With notions of perfection, Arroyo masters Phils

With notions of perfection, Arroyo masters Phils

With notions of perfection, Arroyo masters Phils
PHILADELPHIA -- The last time, and only time, a Reds pitcher threw a perfect game, the team was wearing those old pullover poly-knit jerseys with beltless pants. It was Tom Browning in 1988.

On '90s night at Citizens Bank Park on Wednesday, the Reds were wearing the road version of the uniforms from that era. And Bronson Arroyo flirted with perfection on his way to a 3-2 win over the Phillies.

"He threw a masterful game," Reds manager Dusty Baker said.

The 76-49 Reds are a season-high 27 games over .500 and lead the National League Central by a season-high eight games.

Arroyo, who retired his first 14 in a row and the first 22 out of 23 batters, still wouldn't let himself to get too comfortable. After all, he took a 1-7 record and 7.28 lifetime ERA vs. the Phillies into the game and hadn't beaten them since the 2000 season, when he was a kid with the Pirates.

"This is the type of team you can't really break," Arroyo said. "There are some teams that when you mow through them for six innings, you break their spirit. This is a ballclub that has been in this situation 100 times, and they've got a very veteran team. They make a lot of adjustments, so there is no way you can continue to beat them one way. It's always a real battle to close these guys out in this ballpark."

Arroyo, who worked into the ninth inning, allowed two runs and three hits, with no walks and four strikeouts. He needed only 86 pitches as he improved to a 10-7 record and gave the Reds four 10-game winners for the first time since 2000.

"I can't complain about anything, really," Arroyo said. "My sinker was there. I had command of the strike zone. I got quick outs. It was as good of a ballgame as I could throw."

There was a clean slate for Arroyo, and he worked quickly to retire Philadelphia in order through 4 2/3 innings.

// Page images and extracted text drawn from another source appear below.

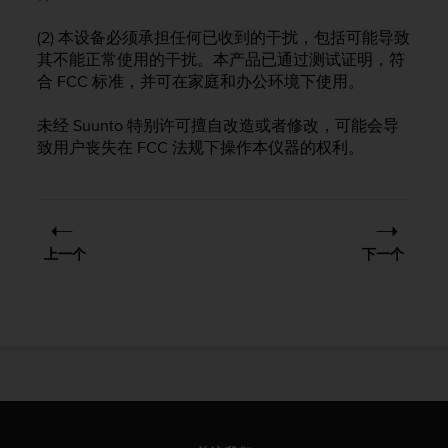
问
性
(2) 本设备必须承担任何已收到的干扰，包括可能导致
指
其不能正常使用的干扰。本产品已通过测试证明，符
南
合 FCC 标准，并可在家庭和办公环境下使用。
(
W
C
未经 Suunto 特别许可擅自改造或者修改，可能会导
A
致用户丧失在 FCC 法规下操作本仪器的权利。
G
)
2
.
0
上一个
下一个
所
定
义
的
A
A
级
一
致
性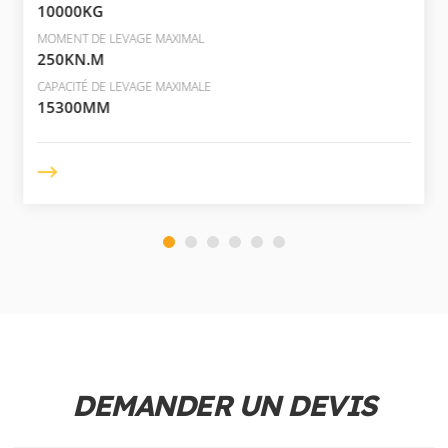
10000KG
MOMENT DE LEVAGE MAXIMAL
250KN.M
CAPACITÉ DE LEVAGE MAXIMALE
15300MM
DEMANDER UN DEVIS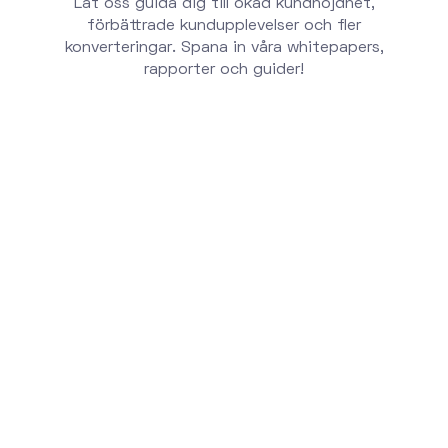
Låt oss guida dig till ökad kundnöjdhet,
förbättrade kundupplevelser och fler
konverteringar. Spana in våra whitepapers,
rapporter och guider!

"We didn't hit him very good at all. We weren't really working him at all," Phillies manager Charlie Manuel said.

Things changed briefly when Domonic Brown hit Arroyo's first pitch into the right-field seats for his first home run on the season in the fifth. After that, Arroyo retired eight more in a row until Brown burned him a second time with a one-out double to the wall in right-center field. On top of that, Brown robbed Arroyo of a hit with a nice diving catch in right field to end the top of the second. Brown also lost a ball in the lights in the fourth, which allowed Jay Bruce to triple. Then he threw out Bruce trying to tag up and score on Todd Frazier's fly ball for an inning-ending double play.

"I didn't know a whole lot about him," Arroyo said. "I just tried to throw a 0-0 sinker on the outer half. I thought he would take it, and he hit it out of the park. I went soft away with the breaking ball, and he stayed back on it and hit that nice, too."

As well as Arroyo was pitching, the Reds were also unable to reach the scoreboard early on despite spraying hits vs. Phillies starter Vance Worley. They finally broke through in the fifth inning, when Drew Stubbs and Ryan Ludwick each hit two-out singles to right field for a 2-0 lead.

Against Josh Lindblom in the Reds' eighth, Bruce crushed a 1-1 pitch into the second deck of the right-field seats for his team-leading 26th homer of the season and a 3-1 lead.

"Getting off to such a good start with so many quick outs gave an opportunity to be fresh and go deep in the ballgame," Arroyo said. "Once we had the lead, I felt like I could bury these guys if I needed to."

It proved to be nice insurance as the Phillies predictably threatened in the late innings. After Brown's double in the eighth, Placido Polanco reached on an error by third baseman Scott Rolen. Arroyo escaped when Brian Schneider grounded up the middle, where Zack Cozart flipped to Phillips, who barehanded the ball and turned a pretty 6-4-3 double play to end the inning.

With only 83 pitches, Arroyo returned for the ninth. Pinch-hitter Kevin Frandsen reached with an infield single to third base, and Baker decided to summon closer Aroldis Chapman to finish with Jimmy Rollins, Chase Utley and Ryan Howard looming.

"We were going to go with [Chapman] as soon as they got a baserunner on with the guys they had coming up," Baker said. "That was enough, especially when you've got Aroldis Chapman in the bullpen."

Chapman let the run in on Ty Wigginton's broken-bat RBI single but escaped for his 31st save and 23rd in a row to tie a franchise record held by John Franco and Rob Dibble. It gave the Reds back-to-back wins over the Phillies after they had lost the previous seven games in the matchup going back to 2011.

"Tonight is a huge win for us because it gives us the opportunity to at least split no matter what happens [Thursday]," Arroyo said. "We've got our ace [Johnny Cueto] going against theirs [Cole Hamels] right now. It ought to be a fun one."